Cyber thieves are getting more clever with their attacks, which is why the New York Institute of Technology recently held a Cyber Hacker Security Conference bringing together law enforcement, educators, and tech companies to help identify where and how new threats are emerging.
"It's much, much more grave and risky these days because it's reaching our bank accounts, it's reaching our health records, it's no longer your email or mine it's our privacy," said Nada Anid of the New York Institute of Technology.

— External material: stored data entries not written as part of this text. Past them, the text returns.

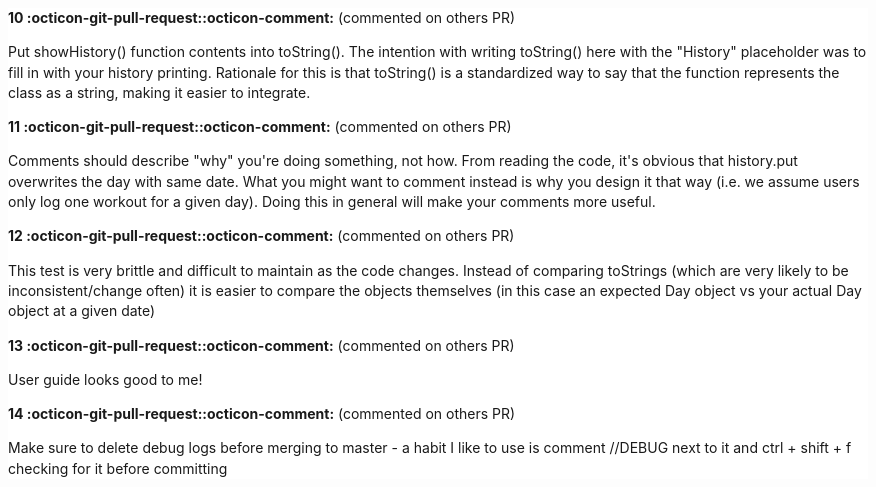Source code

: <panel  popup-url="https://github.com/AY2425S1-CS2113-W10-3/tp/pull/50#discussion_r1799740790" expanded>
<div slot="header">

**10 :octicon-git-pull-request::octicon-comment:** (commented on others PR)
</div>

Put showHistory() function contents into toString(). The intention with writing toString() here with the "History" placeholder was to fill in with your history printing. Rationale for this is that toString() is a standardized way to say that the function represents the class as a string, making it easier to integrate.
</panel>

<panel  popup-url="https://github.com/AY2425S1-CS2113-W10-3/tp/pull/71#discussion_r1806726516" expanded>
<div slot="header">

**11 :octicon-git-pull-request::octicon-comment:** (commented on others PR)
</div>

Comments should describe "why" you're doing something, not how. From reading the code, it's obvious that history.put overwrites the day with same date. What you might want to comment instead is why you design it that way (i.e. we assume users only log one workout for a given day). Doing this in general will make your comments more useful.
</panel>

<panel  popup-url="https://github.com/AY2425S1-CS2113-W10-3/tp/pull/71#discussion_r1806729608" expanded>
<div slot="header">

**12 :octicon-git-pull-request::octicon-comment:** (commented on others PR)
</div>

This test is very brittle and difficult to maintain as the code changes. Instead of comparing toStrings (which are very likely to be inconsistent/change often) it is easier to compare the objects themselves (in this case an expected Day object vs your actual Day object at a given date)
</panel>

<panel  popup-url="https://github.com/AY2425S1-CS2113-W10-3/tp/pull/71#discussion_r1806730144" expanded>
<div slot="header">

**13 :octicon-git-pull-request::octicon-comment:** (commented on others PR)
</div>

User guide looks good to me!
</panel>

<panel  popup-url="https://github.com/AY2425S1-CS2113-W10-3/tp/pull/73#discussion_r1807731170" expanded>
<div slot="header">

**14 :octicon-git-pull-request::octicon-comment:** (commented on others PR)
</div>

Make sure to delete debug logs before merging to master - a habit I like to use is comment //DEBUG next to it and ctrl + shift + f checking for it before committing
</panel>
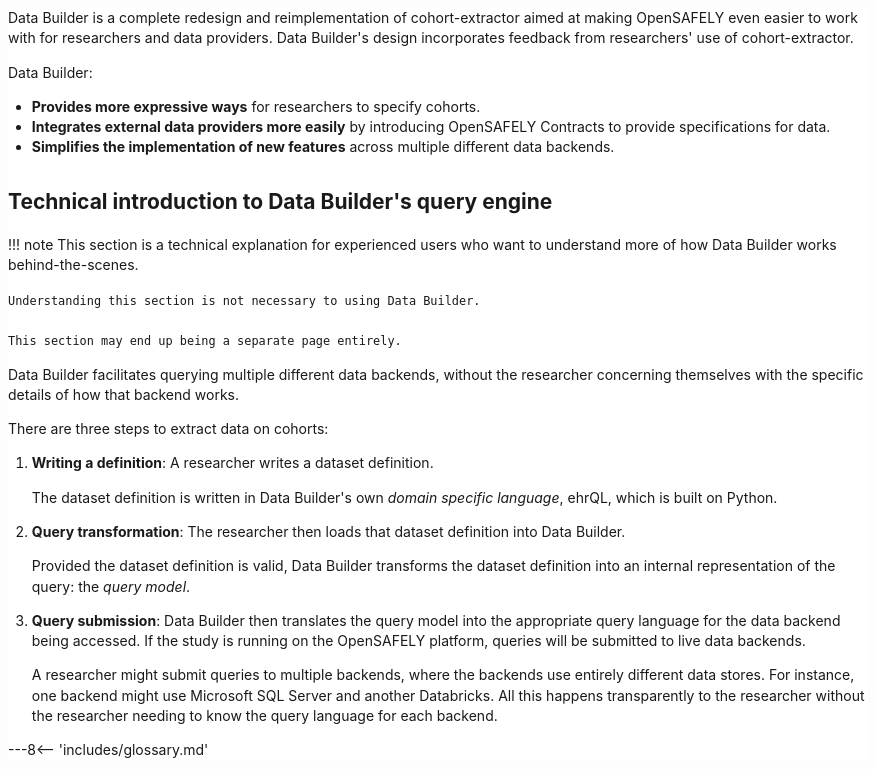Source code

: Data Builder is a complete redesign and reimplementation of
cohort-extractor aimed at making OpenSAFELY even easier to work with for
researchers and data providers. Data Builder's design incorporates
feedback from researchers' use of cohort-extractor.

Data Builder:

* **Provides more expressive ways** for researchers to specify cohorts.
* **Integrates external data providers more easily** by introducing
  OpenSAFELY Contracts to provide specifications for data.
* **Simplifies the implementation of new features** across multiple
  different data backends.

## Technical introduction to Data Builder's query engine

!!! note
    This section is a technical explanation for experienced users who want
    to understand more of how Data Builder works behind-the-scenes.
    
    Understanding this section is not necessary to using Data Builder.

    This section may end up being a separate page entirely.

Data Builder facilitates querying multiple different data backends,
without the researcher concerning themselves with the specific details
of how that backend works.

There are three steps to extract data on cohorts:

1. **Writing a definition**: A researcher writes a dataset definition.
   
     The dataset definition is written in Data Builder's own *domain
     specific language*, ehrQL, which is built on Python.

2. **Query transformation**: The researcher then loads that dataset
   definition into Data Builder.

     Provided the dataset definition is valid, Data Builder transforms
     the dataset definition into an internal representation of the
     query: the *query model*.

3. **Query submission**: Data Builder then translates the query model
   into the appropriate query language for the data backend being
   accessed. If the study is running on the OpenSAFELY platform, queries
   will be submitted to live data backends.

     A researcher might submit queries to multiple backends,
     where the backends use entirely different data stores. For instance,
     one backend might use Microsoft SQL Server and another Databricks.
     All this happens transparently to the researcher without the
     researcher needing to know the query language for each backend.

---8<-- 'includes/glossary.md'
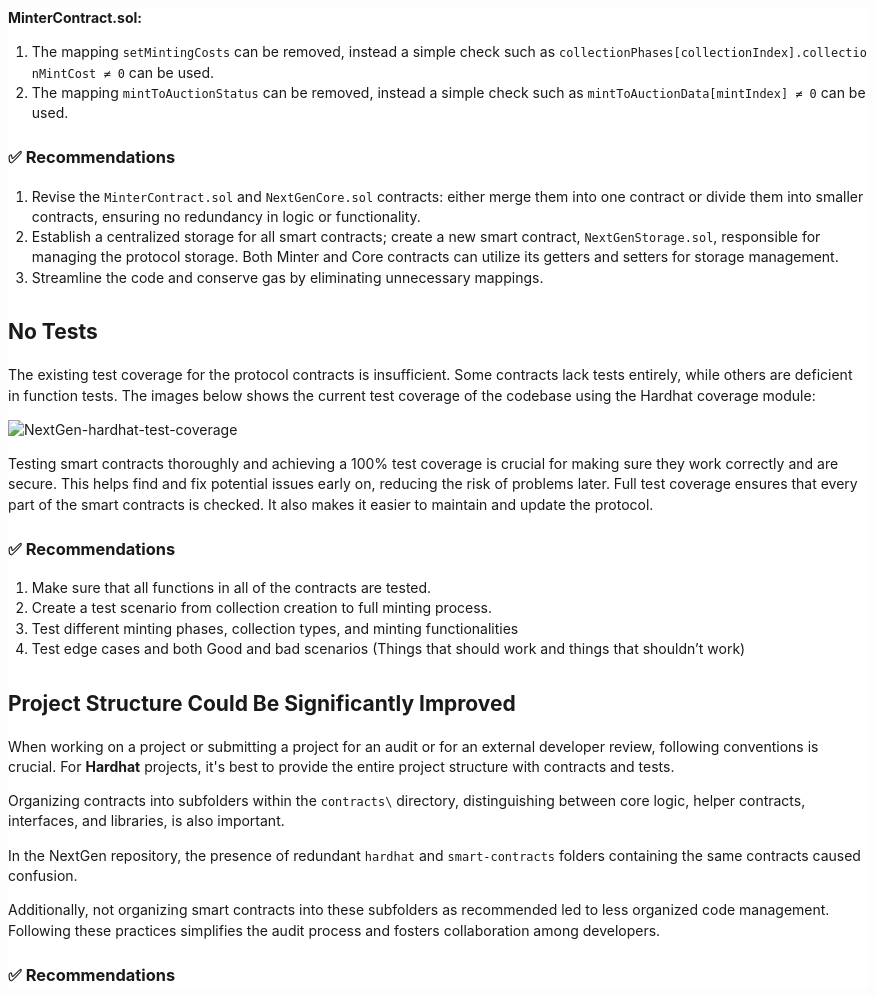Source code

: **MinterContract.sol:**

1. The mapping `setMintingCosts` can be removed, instead a simple check such as `collectionPhases[collectionIndex].collectionMintCost ≠ 0` can be used.
2. The mapping `mintToAuctionStatus` can be removed, instead a simple check such as `mintToAuctionData[mintIndex] ≠ 0` can be used.

### ✅ Recommendations

1. Revise the `MinterContract.sol` and `NextGenCore.sol` contracts: either merge them into one contract or divide them into smaller contracts, ensuring no redundancy in logic or functionality.
2. Establish a centralized storage for all smart contracts; create a new smart contract, `NextGenStorage.sol`, responsible for managing the protocol storage. Both Minter and Core contracts can utilize its getters and setters for storage management.
3. Streamline the code and conserve gas by eliminating unnecessary mappings.

## No Tests

The existing test coverage for the protocol contracts is insufficient. Some contracts lack tests entirely, while others are deficient in function tests. The images below shows the current test coverage of the codebase using the Hardhat coverage module:

![NextGen-hardhat-test-coverage](https://i.imgur.com/wuWzrwz.png)

Testing smart contracts thoroughly and achieving a 100% test coverage is crucial for making sure they work correctly and are secure. This helps find and fix potential issues early on, reducing the risk of problems later. Full test coverage ensures that every part of the smart contracts is checked. It also makes it easier to maintain and update the protocol.

### ✅ Recommendations

1. Make sure that all functions in all of the contracts are tested. 
2. Create a test scenario from collection creation to full minting process.
3. Test different minting phases, collection types, and minting functionalities
4. Test edge cases and both Good and bad scenarios (Things that should work and things that shouldn’t work)

## Project Structure Could Be Significantly Improved

When working on a project or submitting a project for an audit or for an external developer review, following conventions is crucial. For **Hardhat** projects, it's best to provide the entire project structure with contracts and tests. 

Organizing contracts into subfolders within the `contracts\` directory, distinguishing between core logic, helper contracts, interfaces, and libraries, is  also important. 

In the NextGen repository, the presence of redundant `hardhat` and `smart-contracts` folders containing the same contracts caused confusion. 

Additionally, not organizing smart contracts into these subfolders as recommended led to less organized code management. Following these practices simplifies the audit process and fosters collaboration among developers.

### ✅ Recommendations
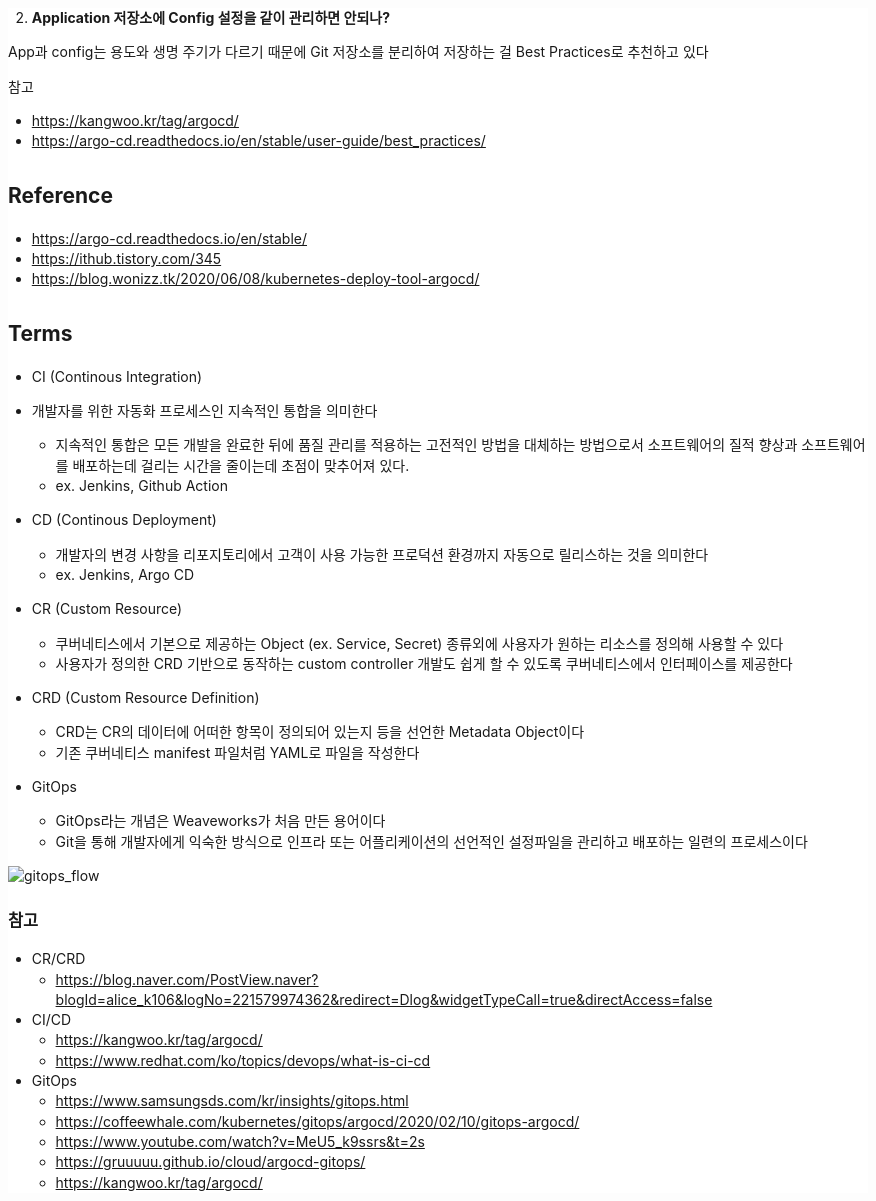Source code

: 2. **Application 저장소에 Config 설정을 같이 관리하면 안되나?**

App과 config는 용도와 생명 주기가 다르기 때문에 Git 저장소를 분리하여 저장하는 걸 Best Practices로 추천하고 있다

참고

- https://kangwoo.kr/tag/argocd/
- https://argo-cd.readthedocs.io/en/stable/user-guide/best_practices/

## Reference

- https://argo-cd.readthedocs.io/en/stable/
- https://ithub.tistory.com/345
- https://blog.wonizz.tk/2020/06/08/kubernetes-deploy-tool-argocd/

  

## Terms

- CI (Continous Integration)
- 개발자를 위한 자동화 프로세스인 지속적인 통합을 의미한다
  - 지속적인 통합은 모든 개발을 완료한 뒤에 품질 관리를 적용하는 고전적인 방법을 대체하는 방법으로서 소프트웨어의 질적 향상과 소프트웨어를 배포하는데 걸리는 시간을 줄이는데 초점이 맞추어져 있다.
  - ex. Jenkins, Github Action
- CD (Continous Deployment)
  - 개발자의 변경 사항을 리포지토리에서 고객이 사용 가능한 프로덕션 환경까지 자동으로 릴리스하는 것을 의미한다
  - ex. Jenkins, Argo CD

- CR (Custom Resource)
  - 쿠버네티스에서 기본으로 제공하는 Object (ex. Service, Secret) 종류외에 사용자가 원하는 리소스를 정의해 사용할 수 있다
  - 사용자가 정의한 CRD 기반으로 동작하는 custom controller 개발도 쉽게 할 수 있도록 쿠버네티스에서 인터페이스를 제공한다

- CRD (Custom Resource Definition)
  - CRD는 CR의 데이터에 어떠한 항목이 정의되어 있는지 등을 선언한 Metadata Object이다
  - 기존 쿠버네티스 manifest 파일처럼 YAML로 파일을 작성한다

- GitOps
  - GitOps라는 개념은 Weaveworks가 처음 만든 용어이다
  - Git을 통해 개발자에게 익숙한 방식으로 인프라 또는 어플리케이션의 선언적인 설정파일을 관리하고 배포하는 일련의 프로세스이다


![gitops_flow](/Users/user/IdeaProjects/blog.advenoh.pe.kr/src/content/cloud/images/Argo-CD/gitops_flow.png)

### 참고

- CR/CRD
  - https://blog.naver.com/PostView.naver?blogId=alice_k106&logNo=221579974362&redirect=Dlog&widgetTypeCall=true&directAccess=false
- CI/CD
  - https://kangwoo.kr/tag/argocd/
  - https://www.redhat.com/ko/topics/devops/what-is-ci-cd
- GitOps
  - https://www.samsungsds.com/kr/insights/gitops.html
  - https://coffeewhale.com/kubernetes/gitops/argocd/2020/02/10/gitops-argocd/
  - https://www.youtube.com/watch?v=MeU5_k9ssrs&t=2s
  - https://gruuuuu.github.io/cloud/argocd-gitops/
  - https://kangwoo.kr/tag/argocd/
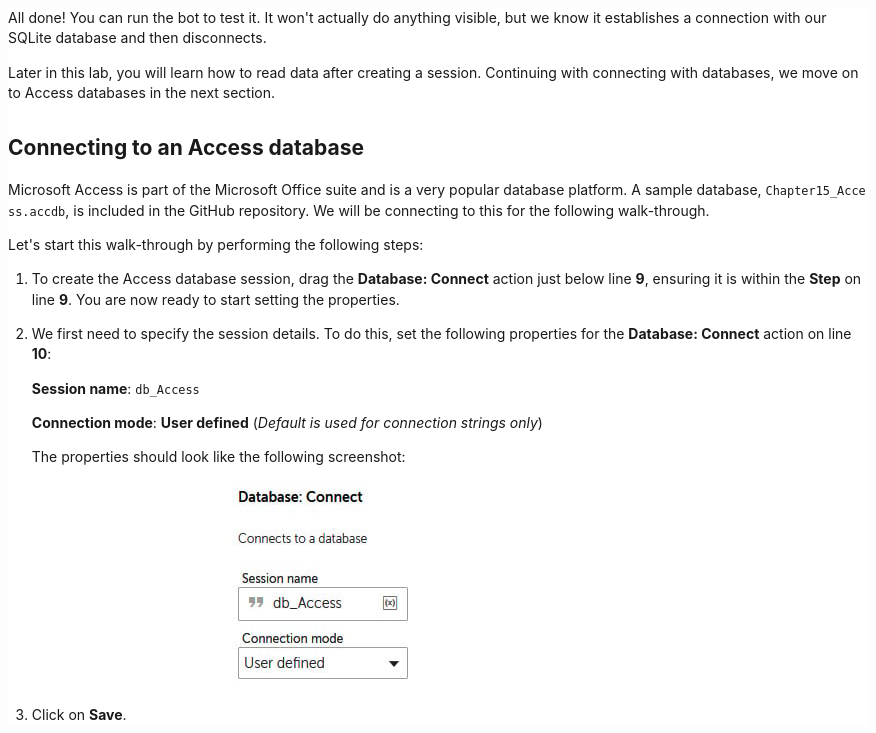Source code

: 




All done! You can run the bot to test it. It won\'t actually do anything
visible, but we know it establishes a connection with our SQLite
database and then disconnects.

Later in this lab, you will learn how to read data after creating a
session. Continuing with connecting with databases, we move on to Access
databases in the next section.



Connecting to an Access database 
--------------------------------

Microsoft Access is part of the Microsoft Office
suite and is a very popular database platform. A sample database,
`Chapter15_Access.accdb`, is included in the GitHub
repository. We will be connecting to this for the following
walk-through.

Let\'s start this walk-through by performing the following steps:

1.  To create the Access database session, drag the **Database:
    Connect** action just below line **9**, ensuring it is within the
    **Step** on line **9**. You are now ready to start setting the
    properties.

2.  We first need to specify the session details. To do this, set the
    following properties for the **Database: Connect** action on line
    **10**:

    **Session name**: `db_Access`

    **Connection mode**: **User defined** (*Default is used for
    connection strings only*)

    The properties should look like the following
    screenshot:

    
    ![](./images/Figure_15.12_B15646.jpg)
    



3.  Click on **Save**.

The focus of the conference included a few areas you probably don't think of when you think of security. First, mobile devices like your phone or tablet. Second, so-called "cloud computing" or storing your information online instead of on a hard drive.
The third area of concern is social networks, like Facebook, which can make you a victim not only through a hack but also through just bad judgement. For example, putting too much information on there.
"You should always assume that a system can be broken into and then therefore what would you do? So I think in general anything you put on a browser, anything you would store on a system other than your own if it's not something you're okay with the whole world seeing you probably shouldn't put it there," said Jeff Crume of IBM.
As for information online about you that you don't control, like that which governments have, that may just require some faith in those who do have control.
"Whether it's health information, law enforcement information, tax information. That information is valuable to others who would like to use it for criminal purposes so we're trying to protect that information as it's used to support state programs," said Thomas Smith of the New York State Office of Cyber Security.
In addition to the antivirus and email tips mentioned earlier, experts say you should be careful with what you store on mobile devices or online. If you do keep stuff in the cloud, research how the keepers of that cloud are keeping your data safe.